El viaje en tren era largo y monótono. El paisaje exterior pasaba lentamente, un desfile interminable de campos y árboles. Dentro del vagón, el ambiente era tranquilo, el murmullo de las conversaciones y el suave tintineo de las cucharillas contra las tazas de té creaban una atmósfera soñolienta.
Yo estaba sentada en mi asiento, mirando por la ventana. Me había sentado junto a un hombre mayor, que leía tranquilamente un periódico. De vez en cuando, levantaba la vista y me miraba por encima de sus gafas. Sus ojos eran de un azul profundo y arrugados por el tiempo, y había una expresión amable en su rostro.
No dije nada, pero él se dirigió a mí con una voz suave y pausada. "¿Viaja lejos?", preguntó.

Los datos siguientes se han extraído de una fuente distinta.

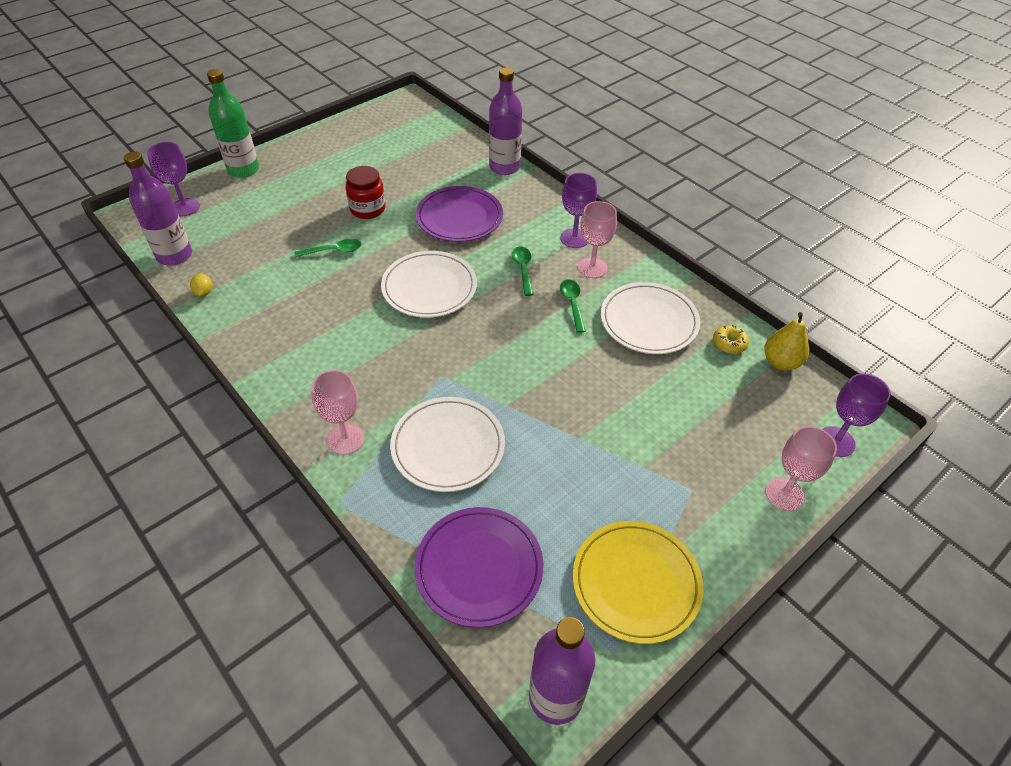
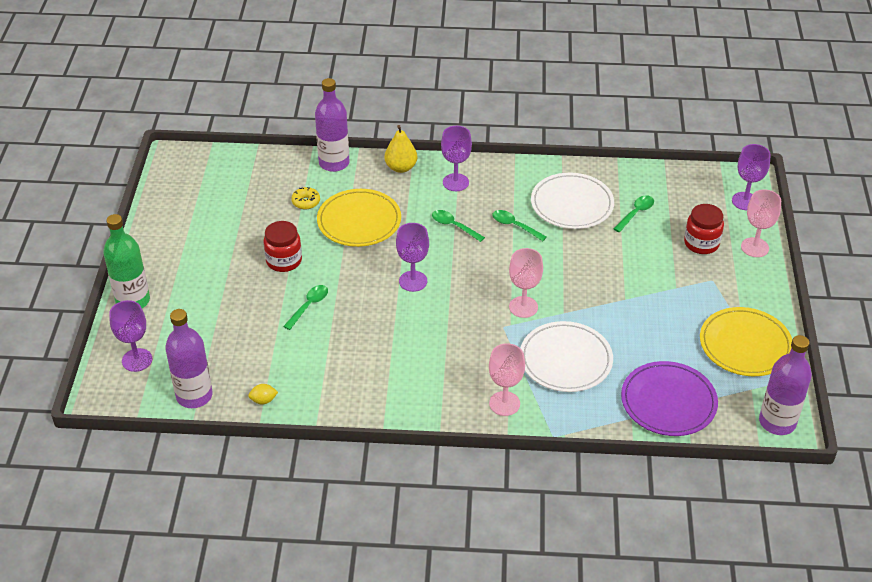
camera: 45 degrees left, 5 degrees down
(204, 292) = (263, 400): yellow lemon -> yellow lemon turned 45 degrees counterclockwise
(429, 287) = (413, 281): white plate -> purple goblet
(459, 217) = (359, 221): purple plate -> yellow plate
(592, 268) = (494, 194): pink goblet -> pink goblet (523, 307)
(699, 371) = (636, 213): none -> green spoon
(729, 343) = (630, 185): yellow donut -> yellow donut (306, 202)
(729, 446) = (701, 243): none -> red jar
(780, 362) = (669, 176): yellow pear -> yellow pear (401, 167)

"Sí", le respondí. "Hasta Barcelona".
"Un viaje largo", dijo. "Yo también voy a Barcelona. Soy profesor de historia jubilado".

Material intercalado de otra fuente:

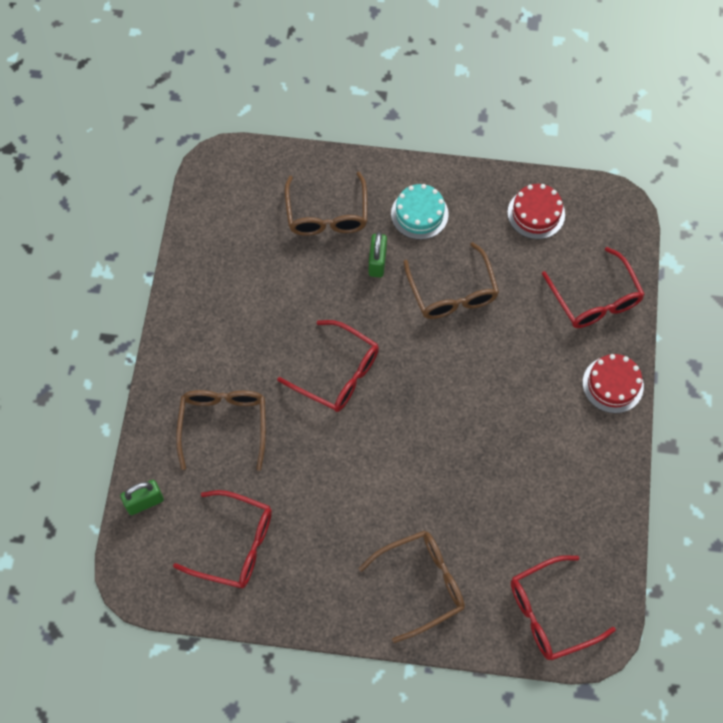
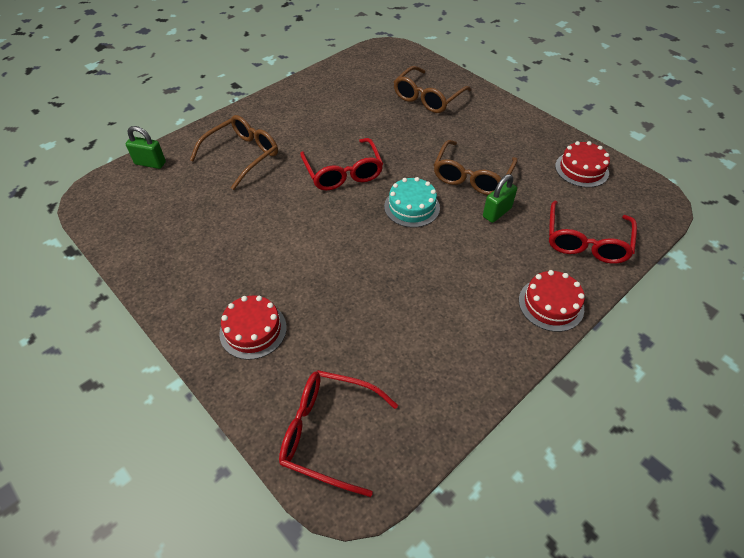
camera: 40 degrees right, 15 degrees down
(235, 545) = (167, 218): red glasses -> none
(377, 262) = (435, 135): green padlock -> green padlock (497, 212)
(419, 214) = (491, 127): turquoise cake -> turquoise cake (412, 207)
(421, 584) = (253, 330): brown glasses -> red cake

Me presenté y le dije que era escritora. Nos pusimos a hablar y descubrimos que teníamos mucho en común. Ambos éramos amantes de la literatura, el arte y la historia.

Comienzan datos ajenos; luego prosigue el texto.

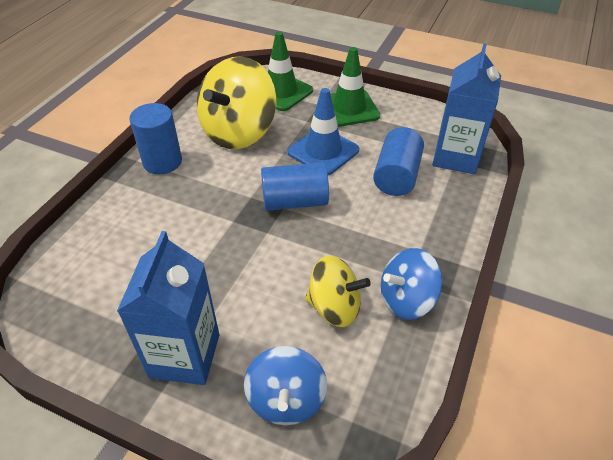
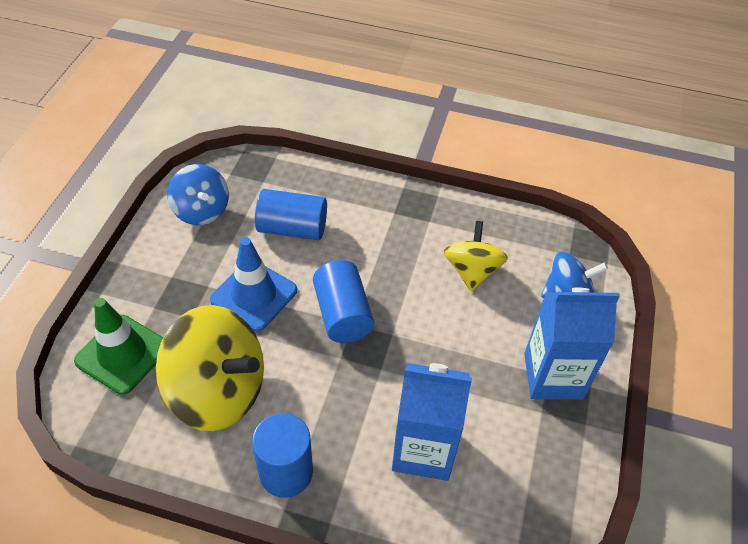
camera: 100 degrees left, 5 degrees up
(349, 108) = (166, 275): green traffic cone -> none
(406, 300) = (451, 222): blue spinning top -> blue spinning top (201, 210)
(456, 157) = (258, 181): blue carton -> blue carton (423, 450)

El tiempo pasó volando mientras charlábamos. Aprendí mucho sobre la vida del profesor, sus viajes y sus ideas sobre el mundo. Me contó historias fascinantes sobre sus experiencias como profesor y me dio consejos valiosos sobre la escritura.
Cuando el tren finalmente llegó a Barcelona, me sentí triste de despedirme del profesor. Había sido un compañero de viaje maravilloso y había disfrutado mucho su compañía.
Mientras bajaba del tren, me di cuenta de que había perdido mi cuaderno donde estaba escribiendo mi novela. Me puse frenética, pues contenía todo mi trabajo. Corrí de vuelta al vagón, pero no estaba.
Desesperada, regresé al asiento donde había estado sentada y allí estaba, en el regazo del profesor. Se había dado cuenta de que lo había perdido y lo había guardado para mí.
Le agradecí profundamente y le dije que no sabía qué habría hecho sin él. Me sonrió y dijo: "De nada. Todos somos pasajeros en este viaje de la vida, y debemos ayudarnos mutuamente".